The origins of the word brand go way back a long way to a time when we used to brand our property. Cattle ranchers would burn a mark into the upper thigh of the animal as a unique identifier ensuring the property was marked as his and not confused with the cattle of another rancher, the competition, if you will. The meaning of the word brand then started to evolve to encapsulate not just livestock but other goods to help distinguish one product or brand from another. An early example of this is Coca Cola. In the late 1880s when Coca Cola was first produced there were a lot of companies that sold sugary syrup to make sugary sodas from. But how do you make sure customers know it’s your sugary syrup and not the competitions, well, you give it a name or a unique symbol.
The story however, does not finish there. Over time the term brand continued to evolve and the core attributes, the unique identifier, started taking on more of persona until finally the marketing folks of the 1960s started giving brands real personality, allowing consumers to build emotional connections to those brands. David Ogilvy called this “the intangible sum of a products attributes”. Marketers started molding consumers perceptions around a product depending on what they wanted the product to stand for and in turn what they wanted a consumer to feel. With some brands it started going so far that consumers gave those products endearing or funny nicknames, this of course, only happens once a product has become part of the fabric of that consumers product eco system and lifestyle. Beemer in the UK, for example, is the name for BMW or Merc is short for Mercedes. Though it is not always the case that brands get positive or cool nicknames. It can, of course, backfire and sticking with the automotive industry, Fiat encountered this issue when in the late 1970s and early 1980s it became known as “Fix it again, Tony” (FIAT) in the United States, reinforcing the consumers belief that Fiat made unreliable cars. Upon reentering the US market in 2009 Fiat might have hoped that this nickname would have passed but unfortunately for them it had not. 27 years after the first round the automotive press could not help themselves but to greet the reintroduction of the car brand with headlines of: welcome back “fix it again, Tony”

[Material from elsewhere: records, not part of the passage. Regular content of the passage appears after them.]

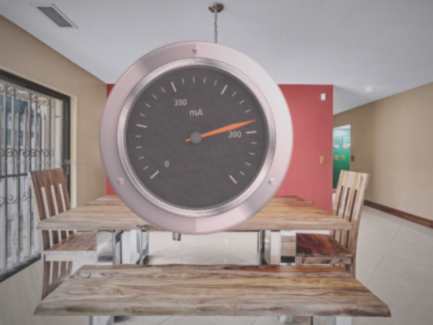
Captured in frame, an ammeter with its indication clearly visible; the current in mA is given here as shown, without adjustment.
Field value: 190 mA
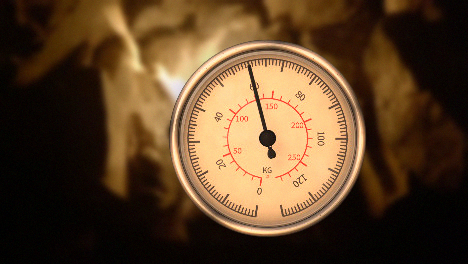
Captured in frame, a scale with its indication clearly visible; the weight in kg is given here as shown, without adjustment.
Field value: 60 kg
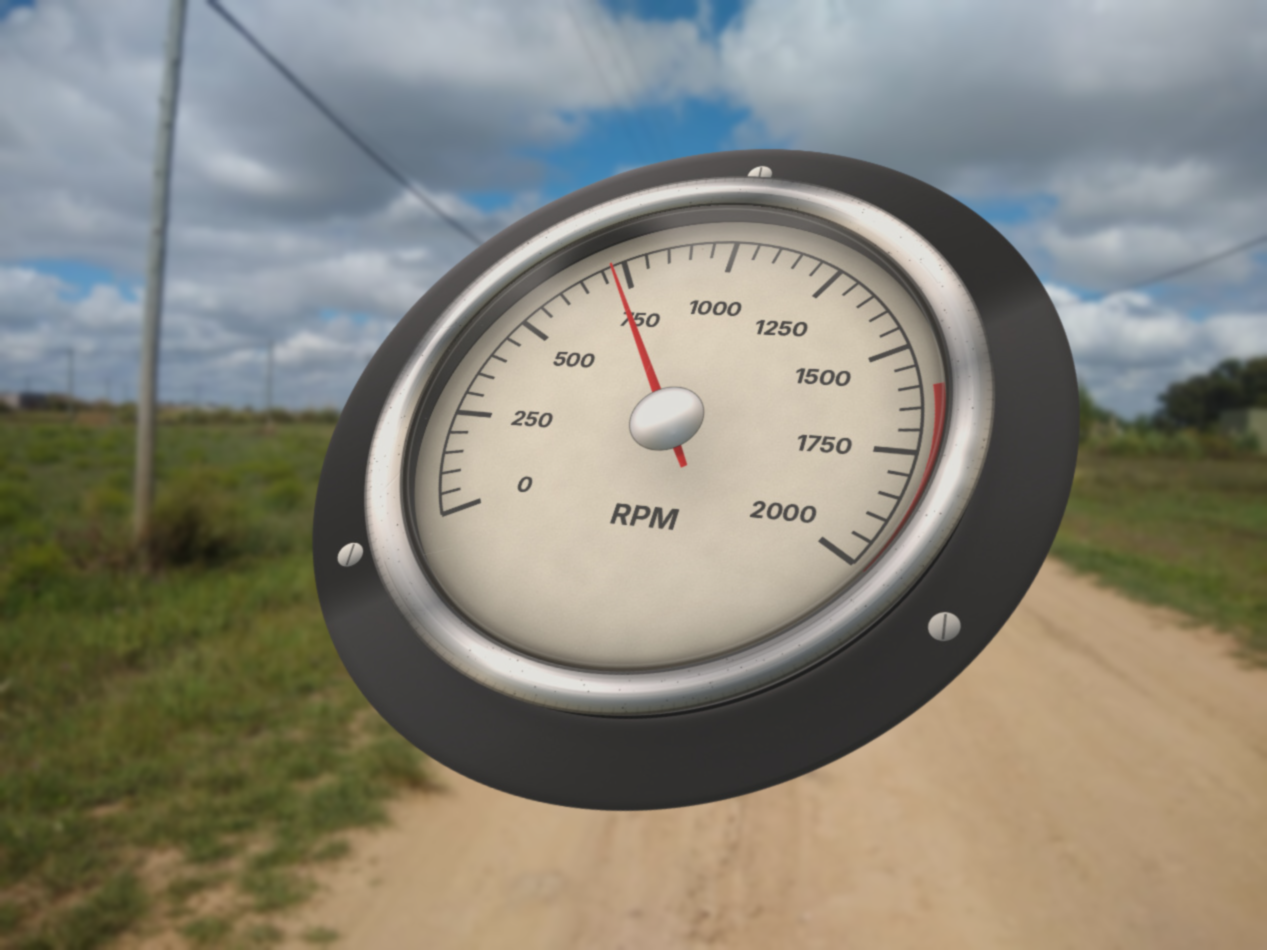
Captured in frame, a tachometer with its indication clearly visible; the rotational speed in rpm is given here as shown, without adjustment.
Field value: 725 rpm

Why is this important, well, inanimate objects have over time become greater parts of our lives and as they have become infused with emotional attributes, through clever tinkering of the admen or otherwise, they have taken centerstage as a way for us to show off our personalities, our status or are even used to represent our very identity. The fact that we let brands and their products take such important personas in our lives is astonishing and says a lot about our need to be accepted, respected or even adored by our peers and society at large. The rise of social media and our relationship with social media speaks to this as well.
With brands taking such an important position in our lives, it is a shame then that in our profession we are starting to water down the representation of brands through an over-reliance on data driven marketing. The days of great ideas and inspiring, sometimes over-the-top articulations of a brand seems to be all but over as the industry pursue a vanilla type approach where everything just becomes data driven bland noise, a nuisance that applies to a few more consumers as supposed to an inspiration that applies to less but more passionate devotees. Paradoxically we are in danger of moving backwards from the heyday of emotion fuelled, awe inspiring brands as personalities to indistinguishable monikers being branded on someone’s behind with a hot metal rod.